Dan ditambahkan lagi:
"Jika ada yang bertanya: 'Bagaimana mungkin minum sambil berdiri dianggap makruh padahal Nabi shallallahu ‘alaihi wasallam pernah melakukannya?' Maka jawabannya: Sesungguhnya perbuatan Nabi shallallahu ‘alaihi wasallam apabila dimaksudkan untuk menjelaskan kebolehan, maka hal itu tidak disebut makruh. Bahkan penjelasan tersebut adalah kewajiban beliau."
"Telah tetap bahwa Nabi shallallahu ‘alaihi wasallam pernah berwudhuk satu kali-satu kali, dan beliau pernah thawaf dengan mengendarai unta, padahal telah disepakati bahwa berwudhuk tiga kali-tiga kali dan thawaf dengan berjalan kaki adalah lebih utama. Nabi shallallahu ‘alaihi wasallam terkadang melakukan suatu perkara untuk menunjukkan kebolehannya, lalu membiasakan yang lebih utama darinya. Seperti itu pula: mayoritas wudhuk beliau adalah tiga kali-tiga kali, mayoritas thawaf beliau adalah dengan berjalan kaki, dan mayoritas minum beliau adalah sambil duduk."
(Tuhfah al-Ahwadzi bi Syarh Jami' at-Tirmidzi, Makkah, Maktabah Nizar Mushthafa al-Baz, th. 1425 H - 2004 M,
7/2252)
Penutup
Sore itu di warung bubur, aku belajar bahwa adab bukanlah milik eksklusif tempat mewah. Justru kadang, warung sederhana bisa lebih mewakili sunnah dan wibawa Islam.
Makan dan minum sambil duduk bukan hanya masalah posisi tubuh.
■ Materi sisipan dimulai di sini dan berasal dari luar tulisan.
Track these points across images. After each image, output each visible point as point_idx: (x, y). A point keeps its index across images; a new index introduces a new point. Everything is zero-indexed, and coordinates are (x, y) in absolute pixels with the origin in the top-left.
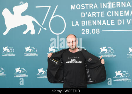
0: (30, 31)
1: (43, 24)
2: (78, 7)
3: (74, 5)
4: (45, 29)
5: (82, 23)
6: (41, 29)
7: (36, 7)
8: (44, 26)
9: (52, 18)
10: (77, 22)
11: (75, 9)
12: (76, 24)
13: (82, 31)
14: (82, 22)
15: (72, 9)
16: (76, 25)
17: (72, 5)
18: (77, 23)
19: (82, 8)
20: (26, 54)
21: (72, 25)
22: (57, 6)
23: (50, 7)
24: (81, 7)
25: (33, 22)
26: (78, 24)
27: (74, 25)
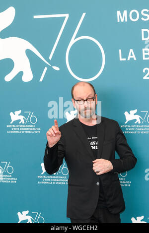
0: (21, 74)
1: (50, 58)
2: (134, 15)
3: (125, 12)
4: (57, 68)
5: (144, 54)
6: (46, 69)
7: (35, 17)
8: (53, 62)
9: (73, 41)
10: (131, 51)
11: (126, 20)
12: (130, 57)
13: (144, 72)
14: (143, 52)
15: (119, 21)
16: (129, 59)
17: (119, 13)
18: (132, 55)
19: (143, 19)
20: (11, 128)
21: (121, 59)
22: (84, 14)
23: (67, 16)
24: (141, 16)
25: (28, 52)
26: (134, 56)
27: (125, 59)
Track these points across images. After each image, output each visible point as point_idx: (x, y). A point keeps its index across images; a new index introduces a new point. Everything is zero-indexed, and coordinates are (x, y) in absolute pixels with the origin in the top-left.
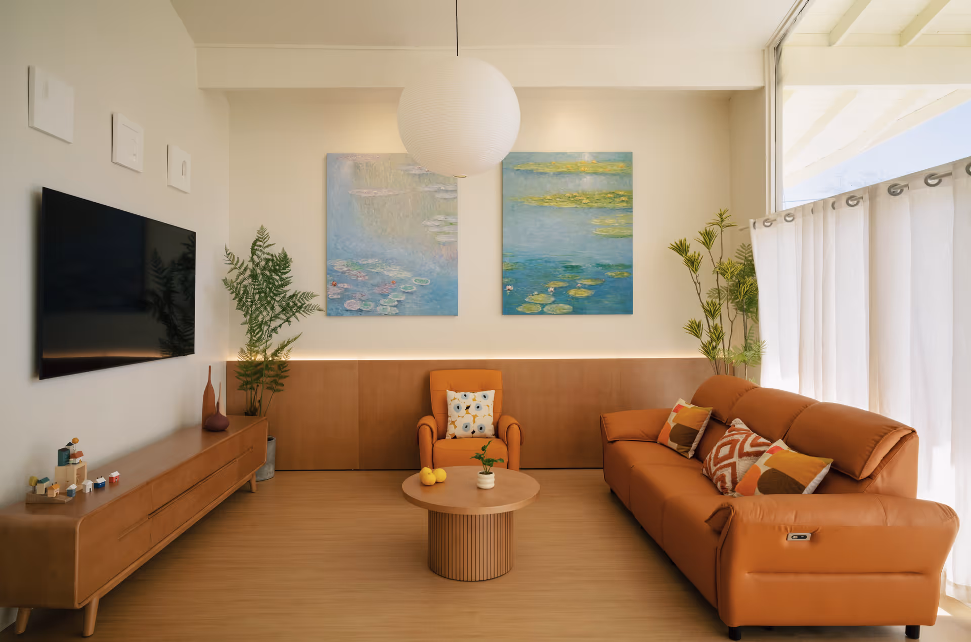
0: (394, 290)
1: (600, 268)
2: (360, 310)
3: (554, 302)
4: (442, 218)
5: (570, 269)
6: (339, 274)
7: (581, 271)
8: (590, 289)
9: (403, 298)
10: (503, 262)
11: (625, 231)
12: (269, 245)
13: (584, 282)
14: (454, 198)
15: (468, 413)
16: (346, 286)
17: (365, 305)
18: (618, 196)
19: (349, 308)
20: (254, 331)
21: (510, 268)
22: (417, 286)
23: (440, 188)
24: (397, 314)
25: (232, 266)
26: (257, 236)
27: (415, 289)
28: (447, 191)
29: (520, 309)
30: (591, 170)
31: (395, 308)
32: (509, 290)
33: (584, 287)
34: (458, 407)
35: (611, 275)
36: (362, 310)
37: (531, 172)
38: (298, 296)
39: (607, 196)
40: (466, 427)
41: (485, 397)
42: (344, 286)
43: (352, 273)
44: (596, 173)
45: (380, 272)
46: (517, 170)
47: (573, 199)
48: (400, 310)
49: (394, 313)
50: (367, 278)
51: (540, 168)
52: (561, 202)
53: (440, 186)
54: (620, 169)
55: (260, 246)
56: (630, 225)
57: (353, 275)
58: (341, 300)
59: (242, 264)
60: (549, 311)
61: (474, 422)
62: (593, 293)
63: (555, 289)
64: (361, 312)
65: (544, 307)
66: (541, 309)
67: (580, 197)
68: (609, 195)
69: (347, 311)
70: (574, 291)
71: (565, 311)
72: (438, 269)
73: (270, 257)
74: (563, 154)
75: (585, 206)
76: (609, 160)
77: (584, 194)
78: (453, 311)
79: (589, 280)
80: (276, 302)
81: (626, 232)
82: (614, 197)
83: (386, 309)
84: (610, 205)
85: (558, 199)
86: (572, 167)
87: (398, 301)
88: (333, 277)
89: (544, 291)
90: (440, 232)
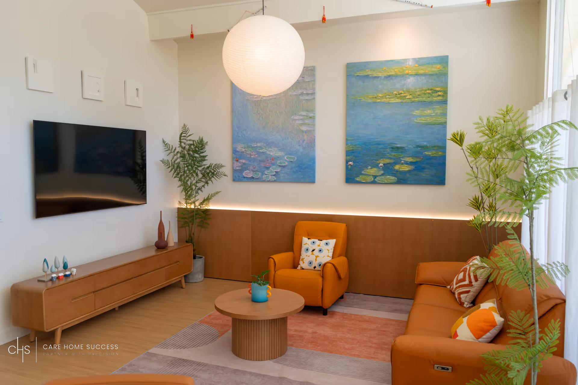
0: (273, 164)
1: (419, 148)
2: (253, 178)
3: (383, 175)
4: (304, 113)
5: (396, 149)
6: (240, 153)
7: (404, 151)
8: (411, 165)
9: (279, 170)
10: (347, 144)
11: (440, 120)
12: (190, 135)
13: (406, 159)
14: (313, 99)
15: (313, 254)
16: (244, 161)
17: (256, 174)
18: (435, 92)
19: (246, 176)
20: (187, 190)
21: (351, 149)
22: (288, 161)
23: (303, 92)
24: (275, 181)
25: (169, 151)
26: (182, 131)
27: (287, 163)
28: (308, 94)
29: (358, 179)
30: (414, 72)
31: (274, 177)
32: (350, 165)
33: (406, 163)
34: (307, 250)
35: (428, 154)
36: (254, 178)
37: (367, 76)
38: (212, 167)
39: (426, 92)
40: (310, 263)
41: (327, 244)
42: (243, 161)
43: (248, 152)
44: (417, 75)
45: (265, 152)
46: (357, 76)
47: (399, 95)
48: (277, 179)
49: (273, 180)
50: (256, 156)
51: (374, 73)
52: (390, 98)
53: (303, 91)
54: (438, 70)
55: (185, 136)
56: (445, 115)
57: (248, 154)
58: (241, 171)
59: (175, 149)
60: (380, 181)
61: (316, 260)
62: (413, 168)
63: (384, 165)
64: (253, 179)
65: (375, 178)
66: (373, 179)
67: (405, 94)
68: (428, 91)
69: (244, 178)
70: (399, 167)
71: (391, 181)
72: (301, 150)
73: (191, 142)
74: (392, 61)
75: (408, 101)
76: (429, 64)
77: (408, 91)
78: (312, 180)
79: (410, 158)
80: (199, 171)
81: (442, 120)
82: (432, 93)
83: (269, 177)
84: (429, 99)
85: (387, 96)
86: (399, 71)
87: (276, 172)
88: (237, 156)
89: (376, 166)
90: (303, 124)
Ia mencerminkan ketundukan, ketenangan, dan penghargaan atas nikmat Allah subhanahu wata'ala. Sunnah ini hidup di tengah kita bukan untuk memberatkan, tapi untuk mendidik dan membentuk karakter mulia.
Semoga Allah menjadikan kita termasuk orang yang memuliakan sunnah dalam hal besar maupun kecil.